The USBWA awards presentation was held during the Final Four for many years before moving to Oklahoma City for five years. After a one-year hiatus, the dinner returned to St. Louis last year, with the MAC successfully hosting the event before a sold-out crowd of over 500 people.
"We are thrilled to partner with the USBWA on this prestigious event," MAC President Wally Smith said. "For one night each year, the college basketball world is focused on St. Louis."
Mitch closes out his career after 39 years with USBWA
Joe Mitch is retiring on May 31 after 36 years as executive director of the USBWA. He served three years as Tipoff editor before taking over the executive director's post in 1983.
During his career with the USBWA, membership grew from a few hundred to over 900 sportswriters and journalists covering college basketball.
Under Mitch, the USBWA initiated programs to promote college basketball and sports writing. He started a Hall of Fame for the organization. The USBWA began awarding college scholarships to students pursuing careers in sports journalism and sponsored a best-writing contest each season for stories written by students about college basketball.
The USBWA established partnerships with the NCAA and the NABC to improve working conditions for writers in such areas as access to players and coaches, security and seating at games. The USBWA began providing pool reporters for NCAA tournament games and partnered with the Associated Press Sports Editors to provide APSE representatives and assistance to media coordinators for all tournament games.

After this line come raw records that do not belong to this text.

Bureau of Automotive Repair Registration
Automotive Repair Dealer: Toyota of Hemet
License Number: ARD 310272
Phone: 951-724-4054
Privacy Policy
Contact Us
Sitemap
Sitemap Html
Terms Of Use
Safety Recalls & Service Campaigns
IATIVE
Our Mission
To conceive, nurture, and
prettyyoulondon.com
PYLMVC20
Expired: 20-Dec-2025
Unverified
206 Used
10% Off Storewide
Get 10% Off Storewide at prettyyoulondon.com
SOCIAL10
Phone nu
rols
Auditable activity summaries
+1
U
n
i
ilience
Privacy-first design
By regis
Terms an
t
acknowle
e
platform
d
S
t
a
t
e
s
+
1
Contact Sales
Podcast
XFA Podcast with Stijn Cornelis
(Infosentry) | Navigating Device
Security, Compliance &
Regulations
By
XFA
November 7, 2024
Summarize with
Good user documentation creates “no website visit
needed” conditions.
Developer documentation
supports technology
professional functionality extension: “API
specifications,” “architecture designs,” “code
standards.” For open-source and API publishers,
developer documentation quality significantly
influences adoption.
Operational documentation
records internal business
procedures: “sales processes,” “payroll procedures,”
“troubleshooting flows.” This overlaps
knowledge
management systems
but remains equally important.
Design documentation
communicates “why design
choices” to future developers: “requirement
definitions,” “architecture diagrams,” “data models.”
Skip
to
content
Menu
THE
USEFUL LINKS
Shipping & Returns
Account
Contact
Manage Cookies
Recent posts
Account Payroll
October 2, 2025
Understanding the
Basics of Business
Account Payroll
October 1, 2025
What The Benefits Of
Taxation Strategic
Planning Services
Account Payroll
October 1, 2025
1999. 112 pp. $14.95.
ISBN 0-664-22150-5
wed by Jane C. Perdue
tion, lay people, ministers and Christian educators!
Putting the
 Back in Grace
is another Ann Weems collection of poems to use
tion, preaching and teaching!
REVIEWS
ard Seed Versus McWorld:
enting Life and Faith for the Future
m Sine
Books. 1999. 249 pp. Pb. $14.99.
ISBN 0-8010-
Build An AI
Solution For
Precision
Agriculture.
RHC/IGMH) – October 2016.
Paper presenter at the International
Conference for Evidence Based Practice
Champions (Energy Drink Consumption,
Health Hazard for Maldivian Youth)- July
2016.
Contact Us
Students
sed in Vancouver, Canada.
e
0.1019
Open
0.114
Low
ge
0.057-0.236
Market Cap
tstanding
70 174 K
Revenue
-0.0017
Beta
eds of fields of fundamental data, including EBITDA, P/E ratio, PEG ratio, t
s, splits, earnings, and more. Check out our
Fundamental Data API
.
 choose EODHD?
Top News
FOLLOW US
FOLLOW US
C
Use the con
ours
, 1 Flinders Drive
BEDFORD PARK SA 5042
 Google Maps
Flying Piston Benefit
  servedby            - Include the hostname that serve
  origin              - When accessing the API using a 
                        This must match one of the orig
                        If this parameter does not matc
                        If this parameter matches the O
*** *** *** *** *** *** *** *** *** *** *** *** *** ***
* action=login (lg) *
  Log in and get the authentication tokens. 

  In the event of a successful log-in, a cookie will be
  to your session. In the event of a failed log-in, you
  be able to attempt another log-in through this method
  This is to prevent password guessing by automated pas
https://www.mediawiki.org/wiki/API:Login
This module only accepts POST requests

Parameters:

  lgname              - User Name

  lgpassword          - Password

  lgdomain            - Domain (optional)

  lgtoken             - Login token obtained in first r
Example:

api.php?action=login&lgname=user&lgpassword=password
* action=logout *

The USBWA began hosting a season-ending College Basketball Awards dinner each year that served as a fundraiser for the organization and honored the nation's best players and top coach.
The USBWA increased its role promoting women's basketball by naming an All-America team each season and selecting annual awards for player and coach of the year.
"Back in the day, the USBWA was a feel-good organization," said Dave Dorr, a member of the USBWA Hall of Fame and president in 1979-80. "Presidents' roles were largely honorary. Members were happy with their seating at big games.
"When money began driving college basketball decisions, the USBWA faced new challenges. Joe's management style of patience, sensitivity and ability to find sponsors carried the day. He transformed the USBWA. He's leaving with the organization at its apex. Members will long benefit from his legacy down the road."